Consider: In New York, fourth-quarter home sales surged 29% to hit the highest level since 1987. The cause? “Buyers rushed to finish deals before expected tax increases this year,” according to Bloomberg.
Even “Mr. Green” himself, Al Gore, couldn’t resist the temptation to pocket more green. Anonymous sources report he expedited a deal to sell Current TV to Al Jazeera to avoid higher tax rates.
Companies Hate Taxes, Too
To be fair, individuals aren’t the only ones responding to tax rate changes. Corporations are, too.
- Smith & Nephew (SNN) fired roughly 100 employees this month, citing the new medical device tax that went into effect as part of The Patient Protection and Affordable Care Act.
- San Diego-based company, Fallbrook Technologies, announced that it’s relocating to Texas.
- Wall Street’s elite are packing up shop, too. According to the New York Post, private equity and hedge funds are relocating to Florida because of “New York’s sky-high city and state tax rates.”
Perhaps the broadest example of taxes influencing corporate behavior involves dividend payments.
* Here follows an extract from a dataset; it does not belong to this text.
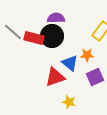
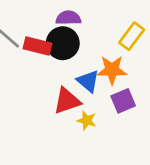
orange star: (87, 55) -> (112, 70), size x1.5
yellow star: (69, 102) -> (87, 121), moved

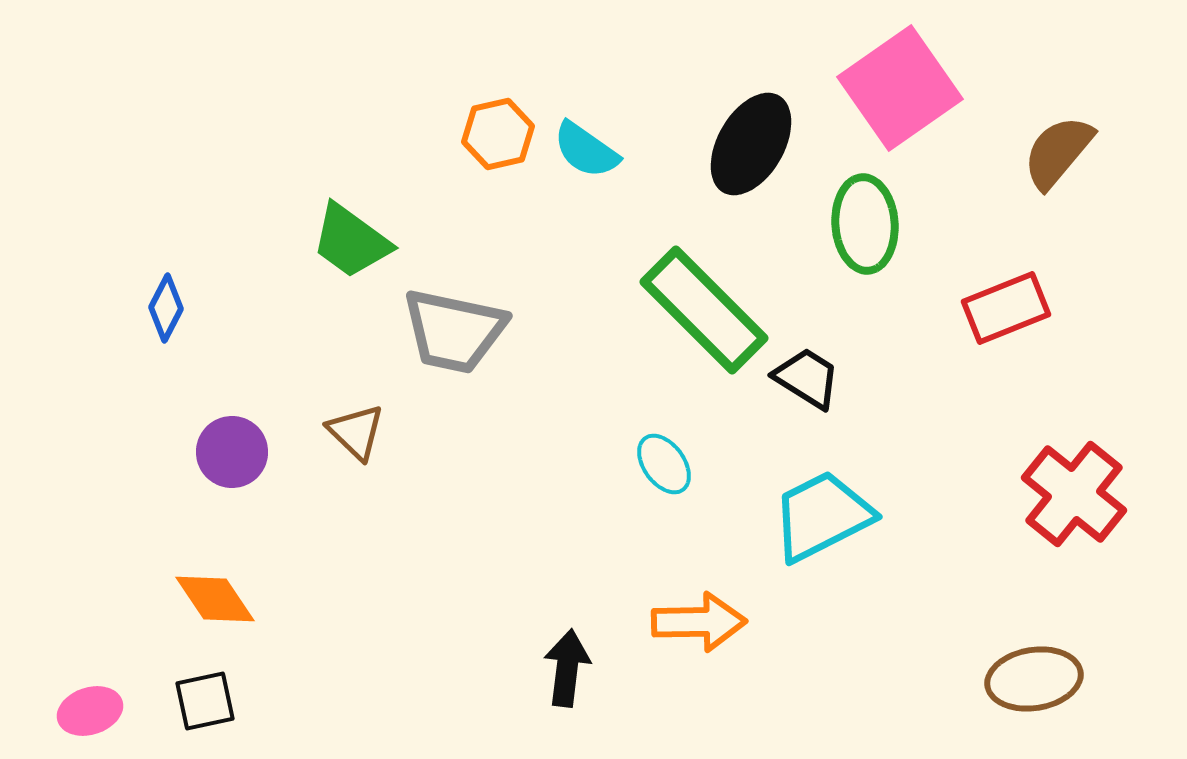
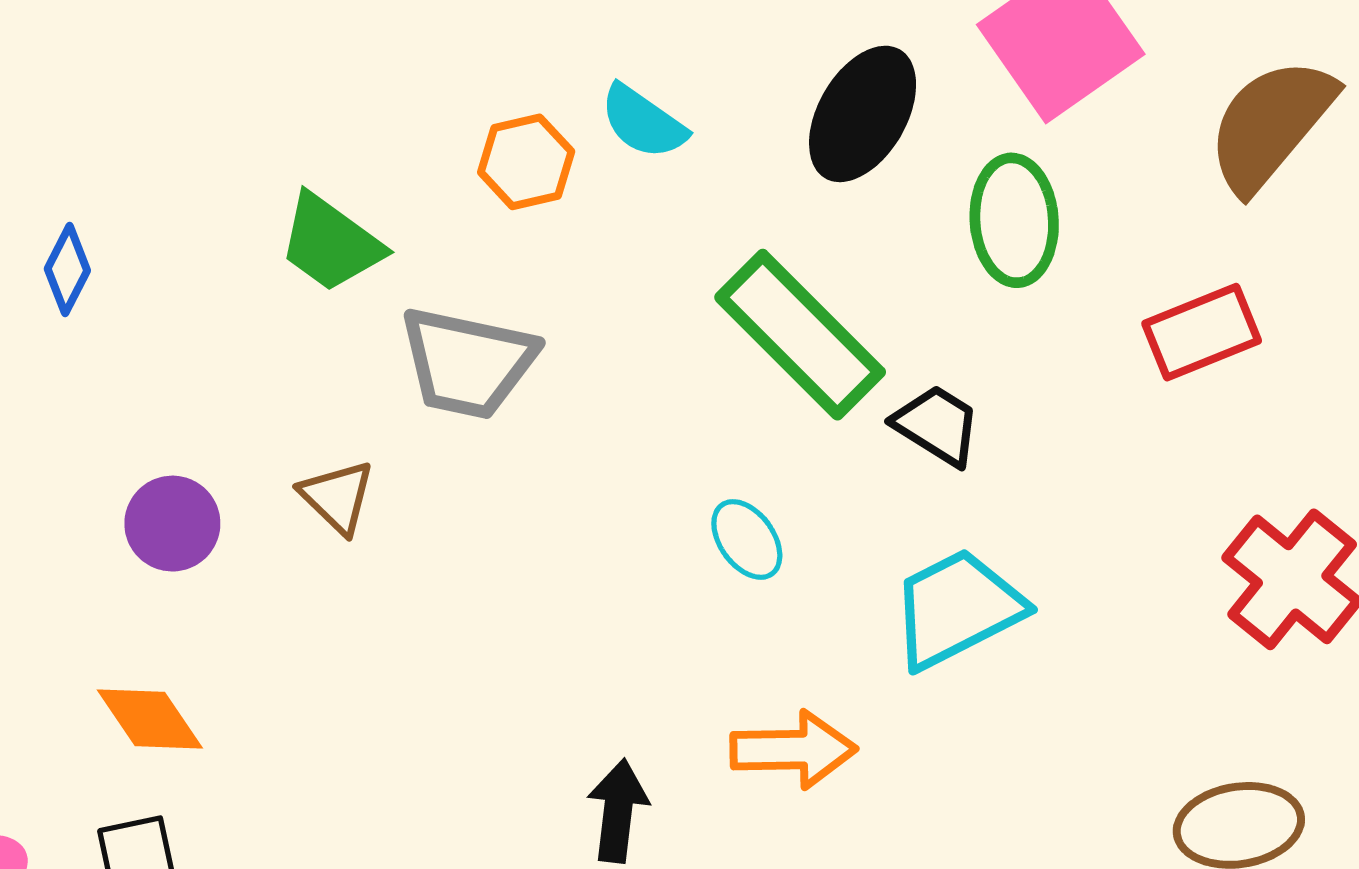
orange hexagon: (498, 134) -> (526, 162), moved
brown semicircle: (1058, 152) -> (1271, 125), size x1.4
blue diamond: (166, 308) -> (67, 270), moved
You’ll recall, back in August 2012, I predicted the threat of higher dividend tax rates would bring about a special dividend payment bonanza. And it did.
Special dividends last year hit a record $30.4 billion. Some companies, like Costco (COST), even borrowed money to fund the early payouts.
Bottom line: At some point, taxation becomes excessive and definitely influences behavior. If you don’t want to accept the most recent evidence, pick up a history book and get reacquainted with the motivations behind the American Revolutionary War.
In fairness, I’d love to conduct a similar analysis on the impact of spending cuts on behavior. But Washington has been slow to volunteer for that experiment.
As far as the investment implications of today’s myth-busting, they couldn’t be more straightforward.
We need to think twice before investing in any sectors in jeopardy of unexpected and significant increases in taxes. After all, the more the government gets, the less that’s left over for investors. And less profits are never good for share prices.